══ DATA TO EXAMINE
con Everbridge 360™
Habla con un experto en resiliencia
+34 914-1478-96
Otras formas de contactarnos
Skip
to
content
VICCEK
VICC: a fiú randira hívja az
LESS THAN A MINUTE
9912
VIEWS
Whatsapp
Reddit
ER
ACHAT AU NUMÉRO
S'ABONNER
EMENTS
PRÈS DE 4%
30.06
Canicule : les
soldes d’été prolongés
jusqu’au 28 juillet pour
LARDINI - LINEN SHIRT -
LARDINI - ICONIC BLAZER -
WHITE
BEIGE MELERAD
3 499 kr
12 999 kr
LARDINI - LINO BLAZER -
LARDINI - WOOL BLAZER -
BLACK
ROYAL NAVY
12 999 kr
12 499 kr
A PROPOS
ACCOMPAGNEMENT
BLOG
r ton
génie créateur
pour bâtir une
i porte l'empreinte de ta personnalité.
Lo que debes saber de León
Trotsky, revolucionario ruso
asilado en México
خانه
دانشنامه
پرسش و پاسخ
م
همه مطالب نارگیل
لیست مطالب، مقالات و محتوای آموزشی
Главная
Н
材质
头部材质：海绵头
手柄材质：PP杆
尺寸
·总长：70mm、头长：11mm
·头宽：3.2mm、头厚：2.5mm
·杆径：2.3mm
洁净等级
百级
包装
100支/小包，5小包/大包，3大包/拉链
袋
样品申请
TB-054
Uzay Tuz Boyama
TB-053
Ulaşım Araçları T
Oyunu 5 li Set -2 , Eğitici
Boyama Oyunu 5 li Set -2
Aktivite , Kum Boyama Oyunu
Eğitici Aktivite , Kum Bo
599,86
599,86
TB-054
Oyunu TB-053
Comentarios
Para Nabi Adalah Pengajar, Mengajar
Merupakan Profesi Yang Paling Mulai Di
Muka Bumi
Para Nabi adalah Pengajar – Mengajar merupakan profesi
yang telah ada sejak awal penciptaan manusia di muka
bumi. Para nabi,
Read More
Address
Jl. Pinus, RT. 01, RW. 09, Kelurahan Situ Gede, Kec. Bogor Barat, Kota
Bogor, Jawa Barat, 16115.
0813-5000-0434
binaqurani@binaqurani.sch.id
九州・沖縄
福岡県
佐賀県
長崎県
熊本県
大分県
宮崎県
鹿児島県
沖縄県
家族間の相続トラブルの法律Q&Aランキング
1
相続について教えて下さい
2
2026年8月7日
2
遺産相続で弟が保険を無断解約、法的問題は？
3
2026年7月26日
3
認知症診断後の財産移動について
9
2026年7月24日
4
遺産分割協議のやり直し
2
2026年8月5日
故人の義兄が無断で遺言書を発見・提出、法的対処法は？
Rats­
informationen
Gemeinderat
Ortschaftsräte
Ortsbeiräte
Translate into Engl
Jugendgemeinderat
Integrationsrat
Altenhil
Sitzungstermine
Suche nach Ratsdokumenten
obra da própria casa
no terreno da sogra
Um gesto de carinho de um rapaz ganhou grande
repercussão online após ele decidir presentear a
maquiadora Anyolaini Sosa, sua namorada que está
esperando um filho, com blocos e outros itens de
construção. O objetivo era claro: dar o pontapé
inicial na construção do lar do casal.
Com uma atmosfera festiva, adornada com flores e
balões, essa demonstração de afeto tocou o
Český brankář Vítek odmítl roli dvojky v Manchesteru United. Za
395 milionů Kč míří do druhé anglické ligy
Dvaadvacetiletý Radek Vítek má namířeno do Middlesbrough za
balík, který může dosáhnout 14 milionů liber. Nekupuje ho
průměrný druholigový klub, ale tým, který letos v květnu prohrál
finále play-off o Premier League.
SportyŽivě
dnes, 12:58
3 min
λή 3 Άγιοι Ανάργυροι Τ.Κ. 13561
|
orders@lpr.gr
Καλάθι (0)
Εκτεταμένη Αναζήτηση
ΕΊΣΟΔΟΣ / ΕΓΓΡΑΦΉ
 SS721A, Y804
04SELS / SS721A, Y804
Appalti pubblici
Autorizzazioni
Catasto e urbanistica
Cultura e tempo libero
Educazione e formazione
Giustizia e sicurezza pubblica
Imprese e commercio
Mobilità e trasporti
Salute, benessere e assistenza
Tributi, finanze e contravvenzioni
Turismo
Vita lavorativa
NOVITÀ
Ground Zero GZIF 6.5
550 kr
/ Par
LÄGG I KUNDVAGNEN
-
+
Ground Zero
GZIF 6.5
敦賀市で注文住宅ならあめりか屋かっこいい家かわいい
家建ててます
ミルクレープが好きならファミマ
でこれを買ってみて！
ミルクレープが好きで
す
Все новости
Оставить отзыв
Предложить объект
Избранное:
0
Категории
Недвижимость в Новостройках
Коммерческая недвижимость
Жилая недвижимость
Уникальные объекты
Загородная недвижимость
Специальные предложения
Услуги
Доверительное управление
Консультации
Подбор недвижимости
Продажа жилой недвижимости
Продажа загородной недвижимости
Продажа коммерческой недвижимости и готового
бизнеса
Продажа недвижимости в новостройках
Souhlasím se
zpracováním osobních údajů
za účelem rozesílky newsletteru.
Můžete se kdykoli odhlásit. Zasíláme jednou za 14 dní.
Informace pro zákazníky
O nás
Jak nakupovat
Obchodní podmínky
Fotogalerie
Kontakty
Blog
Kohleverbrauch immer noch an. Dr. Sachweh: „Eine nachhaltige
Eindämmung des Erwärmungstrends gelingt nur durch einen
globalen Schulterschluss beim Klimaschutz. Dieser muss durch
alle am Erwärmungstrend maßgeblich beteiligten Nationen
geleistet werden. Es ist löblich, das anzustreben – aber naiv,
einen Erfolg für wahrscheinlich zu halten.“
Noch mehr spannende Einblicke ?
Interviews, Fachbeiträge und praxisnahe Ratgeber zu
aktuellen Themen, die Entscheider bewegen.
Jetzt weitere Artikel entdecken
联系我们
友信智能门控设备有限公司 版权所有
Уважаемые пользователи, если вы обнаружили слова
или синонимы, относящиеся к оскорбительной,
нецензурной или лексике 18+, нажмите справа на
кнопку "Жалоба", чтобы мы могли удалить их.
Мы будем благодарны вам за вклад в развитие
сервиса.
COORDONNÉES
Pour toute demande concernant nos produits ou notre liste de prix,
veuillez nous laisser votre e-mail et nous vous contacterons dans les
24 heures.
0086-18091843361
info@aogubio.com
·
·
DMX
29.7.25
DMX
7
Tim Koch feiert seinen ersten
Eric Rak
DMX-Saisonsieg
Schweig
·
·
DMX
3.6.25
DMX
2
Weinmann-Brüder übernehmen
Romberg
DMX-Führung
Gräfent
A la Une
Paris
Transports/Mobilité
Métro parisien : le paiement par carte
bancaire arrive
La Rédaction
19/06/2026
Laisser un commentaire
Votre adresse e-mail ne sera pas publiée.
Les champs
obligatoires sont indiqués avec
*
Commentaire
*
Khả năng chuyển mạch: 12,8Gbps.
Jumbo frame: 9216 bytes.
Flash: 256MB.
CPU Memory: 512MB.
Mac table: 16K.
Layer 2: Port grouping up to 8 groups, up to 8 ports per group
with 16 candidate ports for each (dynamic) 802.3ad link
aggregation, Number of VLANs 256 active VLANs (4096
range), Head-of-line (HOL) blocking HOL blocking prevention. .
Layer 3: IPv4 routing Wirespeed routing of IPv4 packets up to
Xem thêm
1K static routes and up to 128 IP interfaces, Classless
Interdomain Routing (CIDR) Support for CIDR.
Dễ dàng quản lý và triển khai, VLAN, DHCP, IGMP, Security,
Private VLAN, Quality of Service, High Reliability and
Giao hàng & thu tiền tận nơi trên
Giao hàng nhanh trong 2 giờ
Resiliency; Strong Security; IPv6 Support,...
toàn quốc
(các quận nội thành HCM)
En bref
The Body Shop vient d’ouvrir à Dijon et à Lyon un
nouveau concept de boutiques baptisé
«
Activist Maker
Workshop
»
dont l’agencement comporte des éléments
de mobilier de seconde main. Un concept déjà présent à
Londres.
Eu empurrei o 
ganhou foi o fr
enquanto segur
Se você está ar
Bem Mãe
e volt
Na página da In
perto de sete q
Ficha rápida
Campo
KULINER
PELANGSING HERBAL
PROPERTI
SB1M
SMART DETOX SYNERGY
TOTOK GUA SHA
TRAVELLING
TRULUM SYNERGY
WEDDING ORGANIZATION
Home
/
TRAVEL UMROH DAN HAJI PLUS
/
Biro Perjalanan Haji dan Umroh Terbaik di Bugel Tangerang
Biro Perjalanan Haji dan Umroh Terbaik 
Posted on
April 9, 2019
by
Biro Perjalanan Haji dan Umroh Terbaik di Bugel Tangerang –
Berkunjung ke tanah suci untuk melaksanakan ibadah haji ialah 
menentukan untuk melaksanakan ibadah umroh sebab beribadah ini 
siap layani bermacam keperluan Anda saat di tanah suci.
════
▸ YOUR TASK: Search the records above for the string "Terbaik". Copy every line that contains it.

▸ REPLY:
Biro Perjalanan Haji dan Umroh Terbaik di Bugel Tangerang
Biro Perjalanan Haji dan Umroh Terbaik 
Biro Perjalanan Haji dan Umroh Terbaik di Bugel Tangerang –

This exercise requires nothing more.